= EXTRACT PROVIDED =
▽

Enzo filed a Notice of Appeal on August 20, 2004. Gen-Probe then moved to
dismiss the appeal, arguing that its remaining unadjudicated counterclaim of
unenforceability for inequitable conduct rendered the district court’s judgment nonfinal.
DISCUSSION
Our first order of business on this appeal is the question of finality, and hence our
own jurisdiction. “Whether this court has jurisdiction over an appeal taken from a district
court is a question of law which we address in the first instance.” Pause Tech. LLC v.
TiVo Inc., 401 F.3d 1290, 1292 (Fed. Cir. 2005). “[E]very federal appellate court has a
special obligation to satisfy itself . . . of its own jurisdiction . . . .” Bender v. Williamsport
Area Sch. Dist., 475 U.S. 534, 541 (1986) (internal quotation omitted). We have
specifically stated that “we are obligated to consider whether there is a final judgment of
the district court.” Pandrol USA, LP v. Airboss Ry. Prods., 320 F.3d 1354, 1362 (Fed.
Cir. 2003). Under the final judgment rule, parties may appeal only a “final decision of a
district court.” 28 U.S.C. § 1295(a)(1) (2000). That final judgment rule exists to prevent
the piecemeal litigation of issues that practically constitute a single controversy, which
as separate appeals would otherwise frustrate efficient judicial administration, see
Firestone Tire & Rubber Co. v. Risjord, 449 U.S. 368, 374 (1981); Cobbledick v. United
States, 309 U.S. 323, 325 (1940); Nystrom v. TREX Co., 339 F.3d 1347, 1350 (Fed. Cir.
2003). The Supreme Court has defined a final judgment as a decision by a district court
04-1570 3
that “ends the litigation on the merits and leaves nothing to do but execute the
judgment.” Catlin v. United States, 324 U.S. 229, 233 (1945).
Recently, we had occasion to review an appeal with a similar jurisdictional defect,
Pause Technology LLC v. TiVo Inc. The issue there was whether an unresolved
counterclaim still pending in the district court renders a judgment nonfinal and thus
prevents this court from properly exercising jurisdiction over the appeal. In that case,
we stated that, although “[t]here are cases in which the Supreme Court found appellate
jurisdiction despite an alleged technical defect in the judgment . . . none of those cases
deals with a circumstance in which a claim or counterclaim remains unadjudicated.”
401 F.3d at 1295. Furthermore, we stated that those cases “also do not stand for the
proposition that an appellate court can deem remaining claims impliedly dismissed.” Id.
In the present case, Gen-Probe argues that there was no final judgment in this
case, and indeed, there was no adjudication of Gen-Probe’s unenforceability
counterclaim, nor has Gen-Probe agreed to a dismissal without prejudice or without a
finding of mootness. The district court also did not expressly find that the counterclaim
was moot in light of its summary judgment of invalidity. Clearly, Gen-Probe’s
counterclaim that Enzo’s ’659 patent is unenforceable remains unadjudicated.

△

= ACTIVITIES =
• 1. Repeat the court opinion excerpt word for word from "Enzo filed a" to "Tech. LLC v.".
• 2. How would you sum up the court opinion excerpt in two sentences?
• 3. Write the next part of the court opinion excerpt, starting after its last sentence.
The listing has no role in this exercise.

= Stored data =
▽

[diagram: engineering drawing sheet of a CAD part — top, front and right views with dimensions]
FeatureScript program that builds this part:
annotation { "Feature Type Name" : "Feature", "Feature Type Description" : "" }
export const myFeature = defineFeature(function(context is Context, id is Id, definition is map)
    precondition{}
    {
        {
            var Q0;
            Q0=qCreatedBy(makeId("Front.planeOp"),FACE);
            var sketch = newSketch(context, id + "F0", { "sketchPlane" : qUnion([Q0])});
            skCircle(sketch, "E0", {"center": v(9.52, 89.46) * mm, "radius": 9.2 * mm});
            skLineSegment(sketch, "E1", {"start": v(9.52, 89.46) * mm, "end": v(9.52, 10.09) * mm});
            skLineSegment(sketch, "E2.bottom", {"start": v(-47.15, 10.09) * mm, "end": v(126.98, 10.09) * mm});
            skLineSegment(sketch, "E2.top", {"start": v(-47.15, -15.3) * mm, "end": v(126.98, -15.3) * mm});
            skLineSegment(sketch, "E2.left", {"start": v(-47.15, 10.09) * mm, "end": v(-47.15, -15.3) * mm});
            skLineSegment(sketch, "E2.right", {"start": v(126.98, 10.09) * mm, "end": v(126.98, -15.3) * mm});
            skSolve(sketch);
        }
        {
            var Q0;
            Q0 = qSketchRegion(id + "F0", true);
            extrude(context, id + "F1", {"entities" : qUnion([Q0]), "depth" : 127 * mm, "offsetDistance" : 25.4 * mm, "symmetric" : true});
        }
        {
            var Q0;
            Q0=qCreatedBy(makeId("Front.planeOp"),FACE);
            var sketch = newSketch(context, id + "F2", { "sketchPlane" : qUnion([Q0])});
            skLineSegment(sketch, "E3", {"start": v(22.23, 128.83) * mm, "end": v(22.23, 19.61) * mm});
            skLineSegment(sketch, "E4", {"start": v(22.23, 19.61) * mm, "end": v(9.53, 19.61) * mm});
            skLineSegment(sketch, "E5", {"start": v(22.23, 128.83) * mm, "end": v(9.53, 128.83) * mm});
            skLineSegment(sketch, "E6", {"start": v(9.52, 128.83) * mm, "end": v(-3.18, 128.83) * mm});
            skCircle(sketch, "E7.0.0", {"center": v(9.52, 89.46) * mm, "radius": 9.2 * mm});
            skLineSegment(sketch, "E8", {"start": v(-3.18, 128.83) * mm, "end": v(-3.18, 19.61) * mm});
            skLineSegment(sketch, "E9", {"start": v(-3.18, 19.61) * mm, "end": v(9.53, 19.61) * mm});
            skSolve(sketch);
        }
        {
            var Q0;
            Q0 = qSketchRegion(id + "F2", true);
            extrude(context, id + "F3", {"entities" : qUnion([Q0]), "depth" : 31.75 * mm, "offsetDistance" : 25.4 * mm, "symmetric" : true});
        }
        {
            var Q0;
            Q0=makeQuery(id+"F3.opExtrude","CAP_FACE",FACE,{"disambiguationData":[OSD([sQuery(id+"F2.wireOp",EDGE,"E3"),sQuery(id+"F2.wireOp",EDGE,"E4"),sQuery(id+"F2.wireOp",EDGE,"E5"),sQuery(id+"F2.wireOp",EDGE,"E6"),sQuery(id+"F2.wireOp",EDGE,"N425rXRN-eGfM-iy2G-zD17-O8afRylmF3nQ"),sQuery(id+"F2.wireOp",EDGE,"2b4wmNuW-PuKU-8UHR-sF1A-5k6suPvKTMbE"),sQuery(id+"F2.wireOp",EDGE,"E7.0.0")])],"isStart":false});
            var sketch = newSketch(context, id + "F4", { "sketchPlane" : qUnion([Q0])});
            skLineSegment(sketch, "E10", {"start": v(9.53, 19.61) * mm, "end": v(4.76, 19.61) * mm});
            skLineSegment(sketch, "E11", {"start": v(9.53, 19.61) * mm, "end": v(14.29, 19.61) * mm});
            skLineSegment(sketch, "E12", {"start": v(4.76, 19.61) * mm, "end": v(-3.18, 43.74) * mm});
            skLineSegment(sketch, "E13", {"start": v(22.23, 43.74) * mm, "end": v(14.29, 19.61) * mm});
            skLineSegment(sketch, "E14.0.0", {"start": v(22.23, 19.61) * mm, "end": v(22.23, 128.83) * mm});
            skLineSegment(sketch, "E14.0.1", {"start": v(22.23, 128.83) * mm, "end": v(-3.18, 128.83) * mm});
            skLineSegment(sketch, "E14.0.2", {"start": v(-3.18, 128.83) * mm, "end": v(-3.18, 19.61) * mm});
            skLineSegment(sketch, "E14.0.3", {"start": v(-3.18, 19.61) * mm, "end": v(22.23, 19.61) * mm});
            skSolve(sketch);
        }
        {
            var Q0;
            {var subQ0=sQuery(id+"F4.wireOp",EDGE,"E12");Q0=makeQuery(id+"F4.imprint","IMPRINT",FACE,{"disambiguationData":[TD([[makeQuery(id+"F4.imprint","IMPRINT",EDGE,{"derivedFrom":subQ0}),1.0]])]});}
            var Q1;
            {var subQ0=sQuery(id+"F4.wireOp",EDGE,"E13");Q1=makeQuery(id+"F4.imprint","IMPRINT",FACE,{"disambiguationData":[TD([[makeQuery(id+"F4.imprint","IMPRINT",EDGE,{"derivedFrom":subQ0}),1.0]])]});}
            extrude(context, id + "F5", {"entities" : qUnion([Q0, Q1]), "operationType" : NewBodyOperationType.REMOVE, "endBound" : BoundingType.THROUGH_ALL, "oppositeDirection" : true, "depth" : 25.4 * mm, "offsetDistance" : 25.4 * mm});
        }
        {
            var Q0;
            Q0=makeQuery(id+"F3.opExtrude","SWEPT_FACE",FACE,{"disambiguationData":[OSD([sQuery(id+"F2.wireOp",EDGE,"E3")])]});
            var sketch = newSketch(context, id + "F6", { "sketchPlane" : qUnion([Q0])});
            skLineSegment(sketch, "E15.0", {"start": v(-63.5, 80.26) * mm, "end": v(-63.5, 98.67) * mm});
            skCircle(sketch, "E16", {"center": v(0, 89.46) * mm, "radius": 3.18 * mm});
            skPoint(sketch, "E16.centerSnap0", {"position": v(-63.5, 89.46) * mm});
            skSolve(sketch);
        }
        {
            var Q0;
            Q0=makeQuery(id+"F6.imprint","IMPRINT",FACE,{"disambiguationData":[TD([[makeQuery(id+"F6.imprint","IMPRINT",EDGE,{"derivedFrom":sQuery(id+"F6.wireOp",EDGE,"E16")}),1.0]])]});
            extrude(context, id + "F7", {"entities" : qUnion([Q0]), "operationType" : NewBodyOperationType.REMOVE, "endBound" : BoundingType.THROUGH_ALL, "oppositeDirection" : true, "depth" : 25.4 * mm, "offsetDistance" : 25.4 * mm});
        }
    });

△

= ANSWERS TO THE EXERCISES =
• 1.
Enzo filed a Notice of Appeal on August 20, 2004. Gen-Probe then moved to
dismiss the appeal, arguing that its remaining unadjudicated counterclaim of
unenforceability for inequitable conduct rendered the district court’s judgment nonfinal.
DISCUSSION
Our first order of business on this appeal is the question of finality, and hence our
own jurisdiction. “Whether this court has jurisdiction over an appeal taken from a district
court is a question of law which we address in the first instance.” Pause Tech. LLC v.

• 2. After Enzo appealed, Gen-Probe moved to dismiss, arguing that its unadjudicated counterclaim of unenforceability for inequitable conduct left the district court's judgment nonfinal. The court explains that under the final judgment rule only a final decision of a district court can be appealed, and, relying on Pause Technology LLC v. TiVo Inc., it finds that Gen-Probe's counterclaim that Enzo's ’659 patent is unenforceable remains unadjudicated.

• 3.
Nevertheless, Enzo alleges that the appeal is still ripe essentially for two principal
reasons. First, it argues that Gen-Probe did not bring the pending counterclaim to the
district judge’s attention when asked whether any issues were outstanding. Enzo
contends that the district court believed that the judgment was final, as evidenced by its
statements during the summary judgment hearing and the unequivocal direction to the
clerk of the court to enter an order closing the case. Second, Enzo asserts that Gen-
04-1570 4
Probe’s counterclaim for unenforceability is moot because all claims of the patent were
held invalid. It argues that the allegations of inequitable conduct would be relevant only
to a claim for attorney fees, which Enzo maintains does not render a judgment on the
merits nonfinal for appellate review under Federal Rule of Civil Procedure 58(c).
Regardless, Enzo contends, Gen-Probe did not timely move for attorney fees, so it
waived any such claim, and its unenforceability counterclaim is therefore moot.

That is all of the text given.